Guatemalteco de corazón, científico de profesión, humanista de vocación, navegante multirrumbos… viajero del espacio interior.   Apasionado por los problemas de la educación y los retos que la juventud del siglo XXI deberá confrontar.   Defensor inalienable de la paz y del desarrollo de los Pueblos. Amante de la Matemática.

Ciegos humanos, semejantes a la hoja ligera, impotentes criaturas hechas de barro deleznable, míseros mortales que, privados de alas, pasáis vuestra vida fugaz como vanas sombras o ensueños mentirosos.

Aristófanes

 

El cielo pintaba azul celeste. Sin que nos cueste, el clima se asomaba como de paraíso perdido. Hermoso, lo más bello en la semana. Una agitada semana, que, entre tambores, entre silencios, nos dejó una angustia cuasiperenne, una que no se deja espantar tan fácilmente.

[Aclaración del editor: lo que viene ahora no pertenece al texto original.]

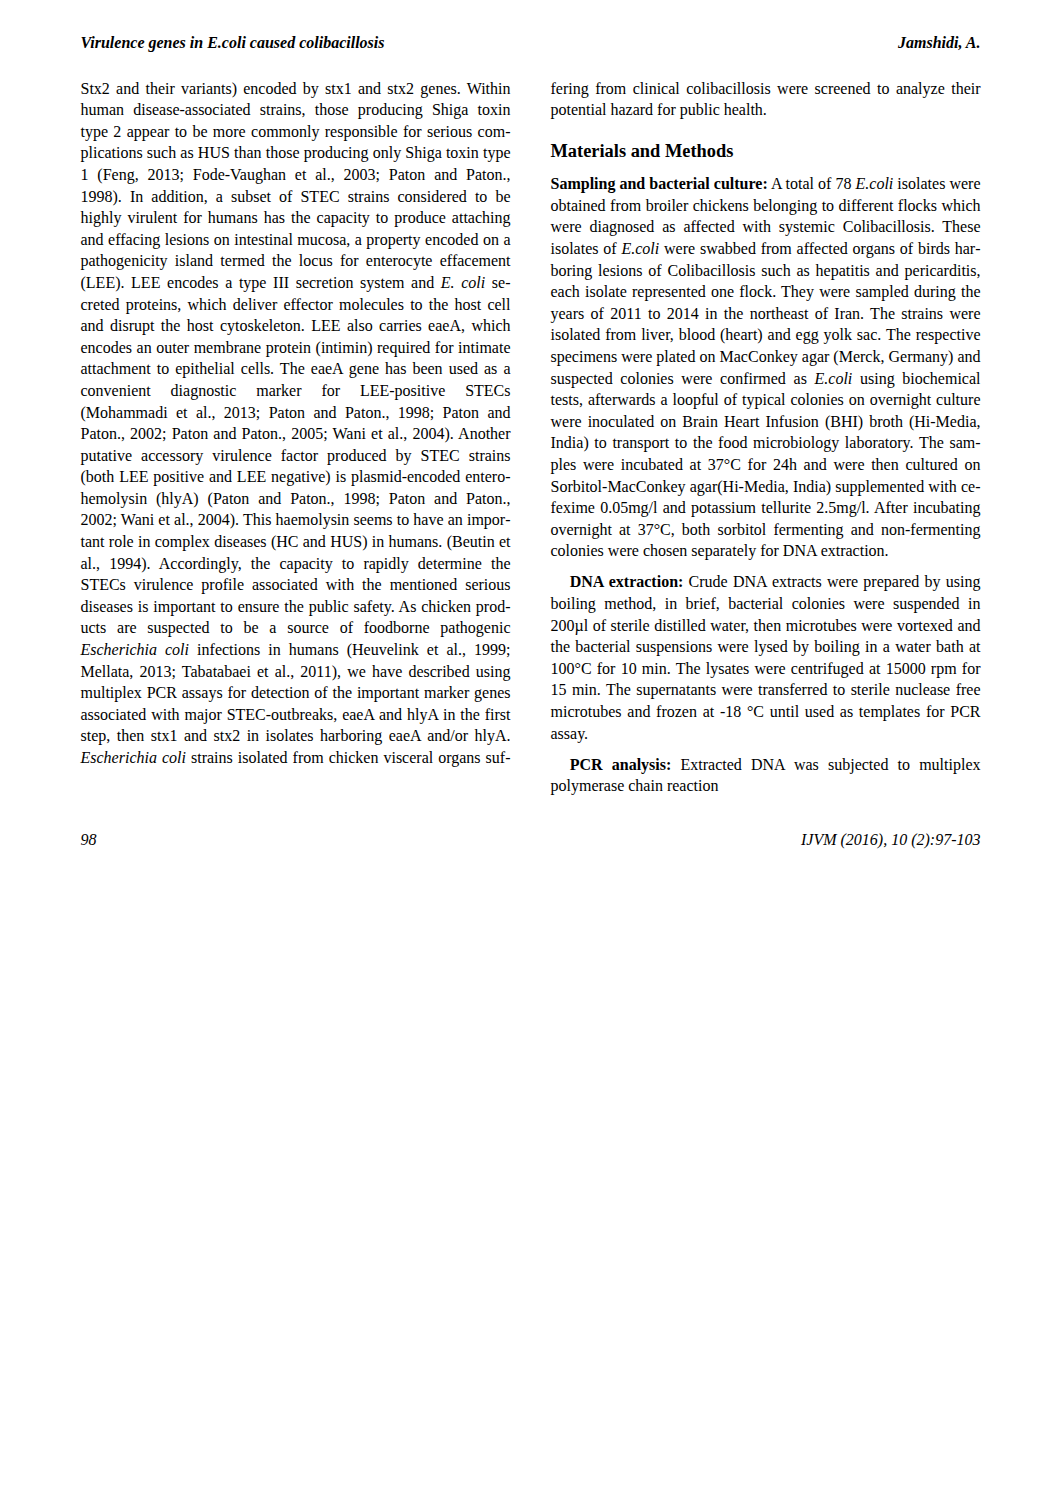Virulence genes in E.coli caused colibacillosis Jamshidi, A.
Stx2 and their variants) encoded by stx1 and stx2 genes. Within human disease-associated strains, those producing Shiga toxin type 2 appear to be more commonly responsible for serious complications such as HUS than those producing only Shiga toxin type 1 (Feng, 2013; Fode-Vaughan et al., 2003; Paton and Paton., 1998). In addition, a subset of STEC strains considered to be highly virulent for humans has the capacity to produce attaching and effacing lesions on intestinal mucosa, a property encoded on a pathogenicity island termed the locus for enterocyte effacement (LEE). LEE encodes a type III secretion system and E. coli secreted proteins, which deliver effector molecules to the host cell and disrupt the host cytoskeleton. LEE also carries eaeA, which encodes an outer membrane protein (intimin) required for intimate attachment to epithelial cells. The eaeA gene has been used as a convenient diagnostic marker for LEE-positive STECs (Mohammadi et al., 2013; Paton and Paton., 1998; Paton and Paton., 2002; Paton and Paton., 2005; Wani et al., 2004). Another putative accessory virulence factor produced by STEC strains (both LEE positive and LEE negative) is plasmid-encoded enterohemolysin (hlyA) (Paton and Paton., 1998; Paton and Paton., 2002; Wani et al., 2004). This haemolysin seems to have an important role in complex diseases (HC and HUS) in humans. (Beutin et al., 1994). Accordingly, the capacity to rapidly determine the STECs virulence profile associated with the mentioned serious diseases is important to ensure the public safety. As chicken products are suspected to be a source of foodborne pathogenic Escherichia coli infections in humans (Heuvelink et al., 1999; Mellata, 2013; Tabatabaei et al., 2011), we have described using multiplex PCR assays for detection of the important marker genes associated with major STEC-outbreaks, eaeA and hlyA in the first step, then stx1 and stx2 in isolates harboring eaeA and/or hlyA. Escherichia coli strains isolated from chicken visceral organs suffering from clinical colibacillosis were screened to analyze their potential hazard for public health.
Materials and Methods
Sampling and bacterial culture: A total of 78 E.coli isolates were obtained from broiler chickens belonging to different flocks which were diagnosed as affected with systemic Colibacillosis. These isolates of E.coli were swabbed from affected organs of birds harboring lesions of Colibacillosis such as hepatitis and pericarditis, each isolate represented one flock. They were sampled during the years of 2011 to 2014 in the northeast of Iran. The strains were isolated from liver, blood (heart) and egg yolk sac. The respective specimens were plated on MacConkey agar (Merck, Germany) and suspected colonies were confirmed as E.coli using biochemical tests, afterwards a loopful of typical colonies on overnight culture were inoculated on Brain Heart Infusion (BHI) broth (Hi-Media, India) to transport to the food microbiology laboratory. The samples were incubated at 37°C for 24h and were then cultured on Sorbitol-MacConkey agar(Hi-Media, India) supplemented with cefexime 0.05mg/l and potassium tellurite 2.5mg/l. After incubating overnight at 37°C, both sorbitol fermenting and non-fermenting colonies were chosen separately for DNA extraction.
DNA extraction: Crude DNA extracts were prepared by using boiling method, in brief, bacterial colonies were suspended in 200µl of sterile distilled water, then microtubes were vortexed and the bacterial suspensions were lysed by boiling in a water bath at 100°C for 10 min. The lysates were centrifuged at 15000 rpm for 15 min. The supernatants were transferred to sterile nuclease free microtubes and frozen at -18 °C until used as templates for PCR assay.
PCR analysis: Extracted DNA was subjected to multiplex polymerase chain reaction
98 IJVM (2016), 10 (2):97-103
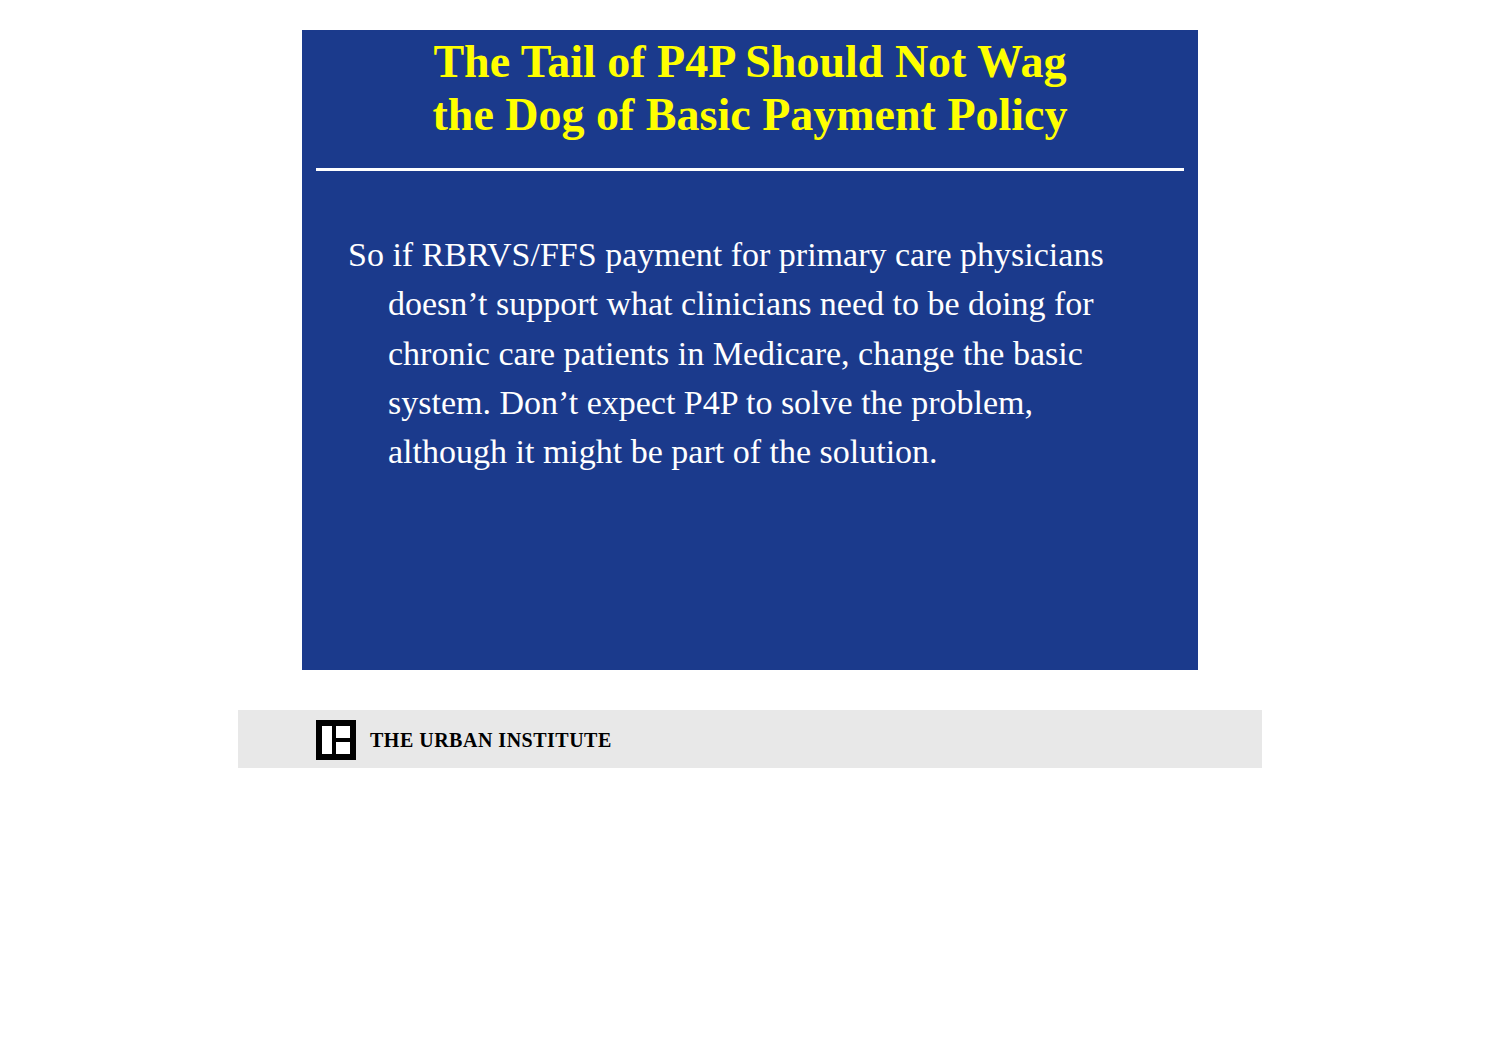The Tail of P4P Should Not Wag
the Dog of Basic Payment Policy
So if RBRVS/FFS payment for primary care physicians doesn’t support what clinicians need to be doing for chronic care patients in Medicare, change the basic system. Don’t expect P4P to solve the problem, although it might be part of the solution.
THE URBAN INSTITUTE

Todos y todas siguiendo el ocurso de lo que, a muchas y muchos, está incomodando el sueño.

Empero, con ese desconocido, el clima, con el que ya ningún pronóstico resulta fiable, me dispuse a la visita vespertina del domingo, en la decidida expectativa de poder ver en buen ánimo a mamá. Así, bajo la esperanza de que su estancia en el nosocomio estuviera arribando a sus últimos momentos, bajo el celeste firmamento, me apresté a dirigirme al centro de salud.

Ni bien cruzados los primeros senderos, los grises y nebulosos tintes se observaron a lo lejos. No sé de dónde pudieron salir. La impredecible lluvia y la complejidad se antojaron a la vera del camino. Llegué a destino, con gotas en mi entorno, con gotas en mi escasa cabellera, con dudas sobre lo que estaba por venir. Las bases llenas para la visita de mamá. Alegre reunirnos en el punto, a la espera, bajo los mismos buenos sentimientos, restableciendo lazos, recordando tiempos. Decidí tomar camino de vuelta, reservándome para el próximo día.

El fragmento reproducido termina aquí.